Consumers will pay more for responsible products
More than half of global consumers are willing to pay extra for socially responsible products, including sustainable seafood, according to a new study.
In the largest study of its kind, researchers at NYU Stern School of Business conducted a meta-analysis of 83 different research papers on consumers’ willingness to pay a premium for socially responsible products of all types (both durable and nondurable items such as seafood).
They found that 60 percent of consumers are willing to pay extra for socially responsible products. On average, consumers are willing to pay a 17.3 percent premium for goods that provide a social or environment benefit. Shoppers are willing to pay the highest premium — 9 percent more — for goods that provide benefits to humans (such as good labor practices), followed by purchases that benefit animals (0.5 percent), followed by goods that are environmentally friendly.

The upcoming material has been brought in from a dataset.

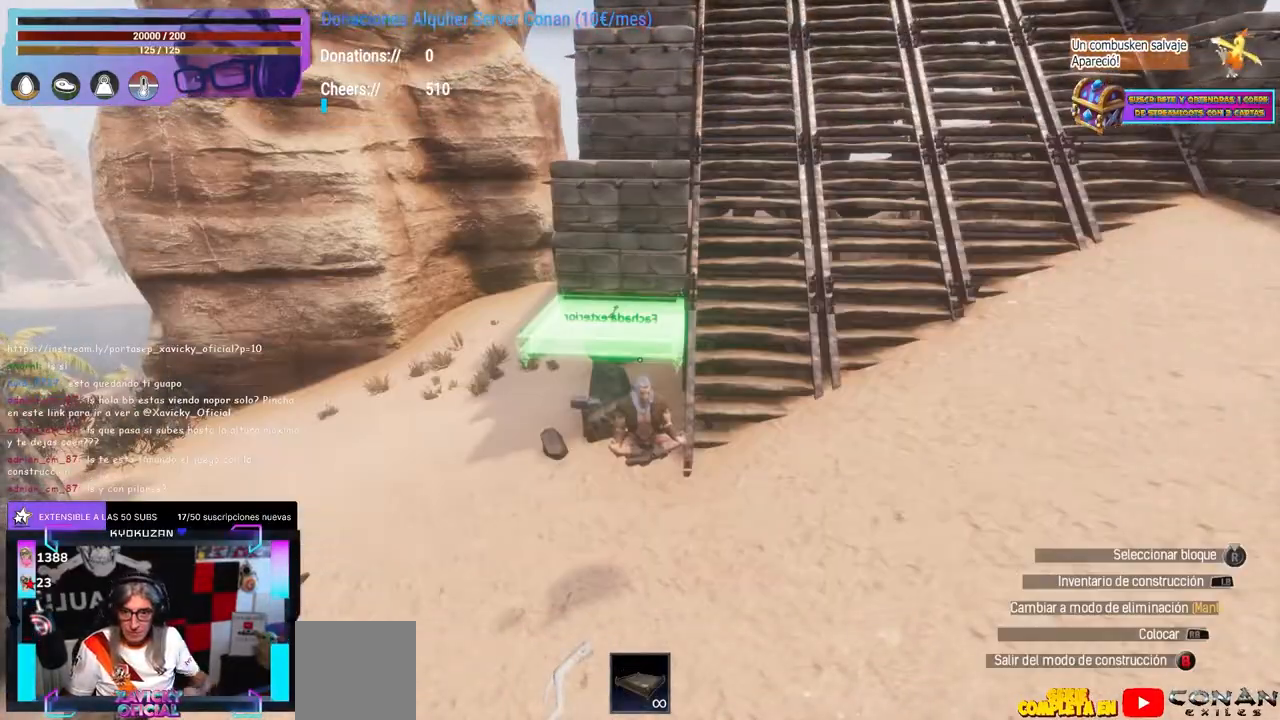
{"buttons": [], "left_stick": "left", "right_stick": "right", "events": [[200, "left_stick", "left"], [200, "right_stick", "right"], [267, "left_stick", "center"], [450, "left_stick", "left"], [483, "B", "down"], [500, "B", "up"]]}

“This has some implication for how companies market and develop their products. In the seafood industry, issues such as saving jobs or providing good working conditions for industry workers may pay off better than considerations for the fish themselves,” Russ Winer, chair of NYU Stern’s Marketing Department and the study’s author, told SeafoodSource.
On average, consumers are willing to pay an 11 percent premium for products that feature an official certification versus those that are not certified.
“Certification increases the percentage WTP [willing to pay] over the base price, suggesting that people are willing to pay considerably more when the good in question has some kind of official certification,” Winer wrote in the report.
Shoppers in Europe and Australia are much more willing to pay a premium for socially responsible products, compared to North Americans. They will also pay significantly more for socially responsible products than South Americans and Asians, according to the researchers.
The NYU Stern research dovetails with a new Nielsen study that also found that 50 percent of consumers surveyed globally are willing to pay more for goods and services from companies that have implemented programs that give back to society.
However, the Nielsen survey found that Europeans were least likely to pay extra (36 percent) for goods and services from socially responsible companies, while more than two-thirds of consumers in the Philippines, Thailand and Indonesia said they would pay more.